### Exercise prompt
Return the stretch from the start of the records through the line containing "procedures like orthodontic treatment.", inclusive, as a JSON list of strings with one string per line and blank lines omitted.

:: Records shown

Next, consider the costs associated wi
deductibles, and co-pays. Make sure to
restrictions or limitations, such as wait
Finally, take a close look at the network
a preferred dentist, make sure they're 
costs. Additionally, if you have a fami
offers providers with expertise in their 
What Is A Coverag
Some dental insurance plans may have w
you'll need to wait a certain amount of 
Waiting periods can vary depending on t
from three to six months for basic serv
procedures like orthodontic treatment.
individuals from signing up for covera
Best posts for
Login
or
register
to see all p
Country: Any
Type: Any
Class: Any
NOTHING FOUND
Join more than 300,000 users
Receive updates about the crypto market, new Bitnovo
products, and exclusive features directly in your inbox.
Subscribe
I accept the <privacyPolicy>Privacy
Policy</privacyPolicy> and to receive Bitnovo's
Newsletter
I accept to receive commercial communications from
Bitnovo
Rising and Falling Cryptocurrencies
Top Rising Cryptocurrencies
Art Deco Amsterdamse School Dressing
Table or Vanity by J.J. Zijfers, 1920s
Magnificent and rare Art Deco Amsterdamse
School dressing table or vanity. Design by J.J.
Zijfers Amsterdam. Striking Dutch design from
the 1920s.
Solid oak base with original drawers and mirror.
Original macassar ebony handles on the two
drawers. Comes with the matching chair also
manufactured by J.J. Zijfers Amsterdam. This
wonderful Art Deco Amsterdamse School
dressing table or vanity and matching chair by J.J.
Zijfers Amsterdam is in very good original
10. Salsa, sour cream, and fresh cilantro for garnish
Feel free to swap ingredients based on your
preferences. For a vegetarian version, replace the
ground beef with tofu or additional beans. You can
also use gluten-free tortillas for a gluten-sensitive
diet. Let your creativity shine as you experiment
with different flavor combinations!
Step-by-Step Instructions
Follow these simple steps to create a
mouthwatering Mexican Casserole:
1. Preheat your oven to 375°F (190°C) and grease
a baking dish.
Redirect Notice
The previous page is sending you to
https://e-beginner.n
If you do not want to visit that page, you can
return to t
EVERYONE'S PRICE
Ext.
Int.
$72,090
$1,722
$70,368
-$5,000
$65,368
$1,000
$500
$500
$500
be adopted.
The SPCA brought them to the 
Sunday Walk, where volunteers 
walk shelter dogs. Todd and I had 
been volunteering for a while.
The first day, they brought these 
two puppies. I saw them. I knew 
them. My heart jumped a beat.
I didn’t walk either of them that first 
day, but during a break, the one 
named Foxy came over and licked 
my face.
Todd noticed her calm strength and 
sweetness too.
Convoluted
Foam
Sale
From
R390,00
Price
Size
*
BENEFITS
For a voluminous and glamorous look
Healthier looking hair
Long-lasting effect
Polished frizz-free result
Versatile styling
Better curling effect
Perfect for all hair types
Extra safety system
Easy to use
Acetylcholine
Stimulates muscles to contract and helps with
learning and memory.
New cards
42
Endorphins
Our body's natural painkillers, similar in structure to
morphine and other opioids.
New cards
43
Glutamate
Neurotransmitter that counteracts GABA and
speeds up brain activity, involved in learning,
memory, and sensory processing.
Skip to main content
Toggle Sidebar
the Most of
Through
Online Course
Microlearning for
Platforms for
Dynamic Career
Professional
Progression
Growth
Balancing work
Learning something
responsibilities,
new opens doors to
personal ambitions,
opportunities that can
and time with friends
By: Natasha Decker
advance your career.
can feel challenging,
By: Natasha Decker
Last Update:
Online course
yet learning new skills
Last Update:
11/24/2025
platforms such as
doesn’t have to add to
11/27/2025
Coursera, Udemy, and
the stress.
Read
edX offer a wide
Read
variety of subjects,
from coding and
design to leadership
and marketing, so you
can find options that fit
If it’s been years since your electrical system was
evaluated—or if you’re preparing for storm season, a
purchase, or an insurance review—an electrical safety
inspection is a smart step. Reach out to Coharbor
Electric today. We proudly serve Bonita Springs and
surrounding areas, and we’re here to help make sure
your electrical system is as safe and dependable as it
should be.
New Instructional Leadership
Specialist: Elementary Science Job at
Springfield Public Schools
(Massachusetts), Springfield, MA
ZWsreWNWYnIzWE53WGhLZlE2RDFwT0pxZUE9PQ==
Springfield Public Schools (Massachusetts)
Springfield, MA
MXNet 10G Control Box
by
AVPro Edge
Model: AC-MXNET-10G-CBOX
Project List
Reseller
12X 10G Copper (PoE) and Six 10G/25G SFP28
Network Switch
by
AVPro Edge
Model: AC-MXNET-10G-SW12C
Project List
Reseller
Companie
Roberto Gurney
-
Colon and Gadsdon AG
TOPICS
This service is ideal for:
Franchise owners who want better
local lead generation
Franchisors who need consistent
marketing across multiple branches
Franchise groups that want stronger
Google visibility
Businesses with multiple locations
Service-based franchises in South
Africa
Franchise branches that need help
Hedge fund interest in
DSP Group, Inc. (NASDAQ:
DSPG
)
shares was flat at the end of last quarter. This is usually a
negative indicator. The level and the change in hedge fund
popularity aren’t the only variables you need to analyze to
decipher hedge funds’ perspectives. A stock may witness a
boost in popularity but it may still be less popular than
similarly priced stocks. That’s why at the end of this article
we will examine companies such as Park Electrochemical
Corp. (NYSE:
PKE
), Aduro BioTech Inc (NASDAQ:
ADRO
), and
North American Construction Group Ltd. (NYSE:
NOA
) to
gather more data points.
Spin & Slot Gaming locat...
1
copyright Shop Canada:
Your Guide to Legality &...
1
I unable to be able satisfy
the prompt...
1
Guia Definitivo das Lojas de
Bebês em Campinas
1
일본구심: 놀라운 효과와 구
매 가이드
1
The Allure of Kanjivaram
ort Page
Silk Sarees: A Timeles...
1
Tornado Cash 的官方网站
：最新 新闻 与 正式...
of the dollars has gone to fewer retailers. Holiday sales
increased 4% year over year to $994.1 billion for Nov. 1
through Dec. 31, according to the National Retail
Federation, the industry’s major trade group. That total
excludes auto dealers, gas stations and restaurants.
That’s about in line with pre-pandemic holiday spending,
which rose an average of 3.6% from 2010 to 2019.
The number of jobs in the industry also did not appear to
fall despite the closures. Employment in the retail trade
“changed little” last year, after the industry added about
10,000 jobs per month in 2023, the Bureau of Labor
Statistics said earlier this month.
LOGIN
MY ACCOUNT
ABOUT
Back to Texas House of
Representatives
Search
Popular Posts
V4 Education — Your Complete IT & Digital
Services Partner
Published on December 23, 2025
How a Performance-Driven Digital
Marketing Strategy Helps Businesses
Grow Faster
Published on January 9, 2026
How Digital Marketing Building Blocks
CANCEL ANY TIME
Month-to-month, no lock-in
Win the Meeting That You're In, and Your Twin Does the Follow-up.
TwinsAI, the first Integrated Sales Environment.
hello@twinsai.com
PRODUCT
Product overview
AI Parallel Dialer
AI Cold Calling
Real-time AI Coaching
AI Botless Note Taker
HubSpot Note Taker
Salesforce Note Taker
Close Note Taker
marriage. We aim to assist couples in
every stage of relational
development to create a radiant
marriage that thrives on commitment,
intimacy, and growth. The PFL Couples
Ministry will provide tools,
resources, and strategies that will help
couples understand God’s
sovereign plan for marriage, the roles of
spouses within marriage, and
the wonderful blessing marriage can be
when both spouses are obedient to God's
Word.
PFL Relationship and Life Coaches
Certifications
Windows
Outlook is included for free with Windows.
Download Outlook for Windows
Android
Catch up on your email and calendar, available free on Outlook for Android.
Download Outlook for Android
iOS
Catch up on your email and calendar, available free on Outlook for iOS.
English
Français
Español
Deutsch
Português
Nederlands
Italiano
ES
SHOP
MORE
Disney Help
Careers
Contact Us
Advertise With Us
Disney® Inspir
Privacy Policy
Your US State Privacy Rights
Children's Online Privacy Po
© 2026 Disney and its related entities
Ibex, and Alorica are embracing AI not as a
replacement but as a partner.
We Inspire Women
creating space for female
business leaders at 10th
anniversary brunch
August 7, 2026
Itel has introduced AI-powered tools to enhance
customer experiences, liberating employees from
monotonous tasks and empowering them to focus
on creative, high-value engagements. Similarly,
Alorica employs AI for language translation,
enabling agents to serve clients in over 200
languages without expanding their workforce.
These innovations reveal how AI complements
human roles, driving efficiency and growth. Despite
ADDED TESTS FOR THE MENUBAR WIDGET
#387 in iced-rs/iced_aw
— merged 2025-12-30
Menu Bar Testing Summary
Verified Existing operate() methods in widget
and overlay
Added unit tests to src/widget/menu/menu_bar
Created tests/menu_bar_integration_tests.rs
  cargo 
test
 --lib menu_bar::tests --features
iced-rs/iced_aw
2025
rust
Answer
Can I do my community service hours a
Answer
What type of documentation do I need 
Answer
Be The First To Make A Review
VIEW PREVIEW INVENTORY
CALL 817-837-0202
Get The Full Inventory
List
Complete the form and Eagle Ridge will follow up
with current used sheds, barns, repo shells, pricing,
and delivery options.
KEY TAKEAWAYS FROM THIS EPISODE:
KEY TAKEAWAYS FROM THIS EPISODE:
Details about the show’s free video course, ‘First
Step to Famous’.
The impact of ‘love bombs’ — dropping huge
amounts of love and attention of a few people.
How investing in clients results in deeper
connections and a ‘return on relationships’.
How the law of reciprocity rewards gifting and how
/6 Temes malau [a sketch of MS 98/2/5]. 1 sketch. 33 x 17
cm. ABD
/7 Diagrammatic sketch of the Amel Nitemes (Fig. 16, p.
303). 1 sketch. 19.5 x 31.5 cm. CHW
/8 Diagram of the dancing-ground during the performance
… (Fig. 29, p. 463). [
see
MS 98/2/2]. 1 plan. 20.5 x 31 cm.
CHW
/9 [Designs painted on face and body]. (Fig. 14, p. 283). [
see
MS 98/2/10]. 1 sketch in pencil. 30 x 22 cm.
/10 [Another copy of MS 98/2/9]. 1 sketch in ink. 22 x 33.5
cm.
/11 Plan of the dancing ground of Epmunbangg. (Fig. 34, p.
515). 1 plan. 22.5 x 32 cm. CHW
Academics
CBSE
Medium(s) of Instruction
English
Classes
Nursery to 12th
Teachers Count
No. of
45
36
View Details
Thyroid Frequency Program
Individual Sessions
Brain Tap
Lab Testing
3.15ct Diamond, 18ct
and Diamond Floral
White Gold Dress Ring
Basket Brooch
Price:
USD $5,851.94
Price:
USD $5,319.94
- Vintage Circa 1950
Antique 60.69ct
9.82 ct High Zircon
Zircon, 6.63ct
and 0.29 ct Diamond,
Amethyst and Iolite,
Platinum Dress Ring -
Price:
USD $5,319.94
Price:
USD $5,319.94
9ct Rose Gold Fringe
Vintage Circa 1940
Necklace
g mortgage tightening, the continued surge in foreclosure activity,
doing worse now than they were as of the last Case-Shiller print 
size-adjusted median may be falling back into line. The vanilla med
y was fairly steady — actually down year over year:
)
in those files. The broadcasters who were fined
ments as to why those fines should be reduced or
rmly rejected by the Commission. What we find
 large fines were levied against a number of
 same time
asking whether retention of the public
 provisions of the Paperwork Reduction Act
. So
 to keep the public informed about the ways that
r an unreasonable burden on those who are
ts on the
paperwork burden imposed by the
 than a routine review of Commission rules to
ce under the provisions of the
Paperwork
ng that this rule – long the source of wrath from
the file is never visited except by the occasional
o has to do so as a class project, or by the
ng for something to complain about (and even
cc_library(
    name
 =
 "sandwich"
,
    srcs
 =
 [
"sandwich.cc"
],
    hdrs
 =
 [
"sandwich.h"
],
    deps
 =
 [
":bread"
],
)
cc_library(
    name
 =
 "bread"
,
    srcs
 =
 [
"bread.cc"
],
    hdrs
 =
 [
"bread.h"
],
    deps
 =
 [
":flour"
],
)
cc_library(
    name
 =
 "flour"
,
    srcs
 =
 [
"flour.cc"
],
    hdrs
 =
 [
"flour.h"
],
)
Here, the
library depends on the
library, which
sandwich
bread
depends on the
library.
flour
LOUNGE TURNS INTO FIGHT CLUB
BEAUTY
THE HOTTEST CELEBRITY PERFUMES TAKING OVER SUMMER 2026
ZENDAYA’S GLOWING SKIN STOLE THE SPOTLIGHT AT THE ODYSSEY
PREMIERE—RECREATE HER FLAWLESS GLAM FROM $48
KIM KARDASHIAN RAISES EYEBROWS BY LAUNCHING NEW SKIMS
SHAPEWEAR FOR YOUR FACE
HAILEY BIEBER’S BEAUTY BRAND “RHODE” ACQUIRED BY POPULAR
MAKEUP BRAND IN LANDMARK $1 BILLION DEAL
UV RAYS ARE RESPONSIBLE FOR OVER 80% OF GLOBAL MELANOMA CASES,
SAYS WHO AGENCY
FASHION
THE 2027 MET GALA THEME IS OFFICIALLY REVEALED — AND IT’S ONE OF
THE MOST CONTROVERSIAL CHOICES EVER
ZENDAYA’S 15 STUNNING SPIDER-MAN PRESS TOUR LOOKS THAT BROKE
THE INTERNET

::::

### Solution for this problem
[
  "Next, consider the costs associated wi",
  "deductibles, and co-pays. Make sure to",
  "restrictions or limitations, such as wait",
  "Finally, take a close look at the network",
  "a preferred dentist, make sure they're ",
  "costs. Additionally, if you have a fami",
  "offers providers with expertise in their ",
  "What Is A Coverag",
  "Some dental insurance plans may have w",
  "you'll need to wait a certain amount of ",
  "Waiting periods can vary depending on t",
  "from three to six months for basic serv",
  "procedures like orthodontic treatment."
]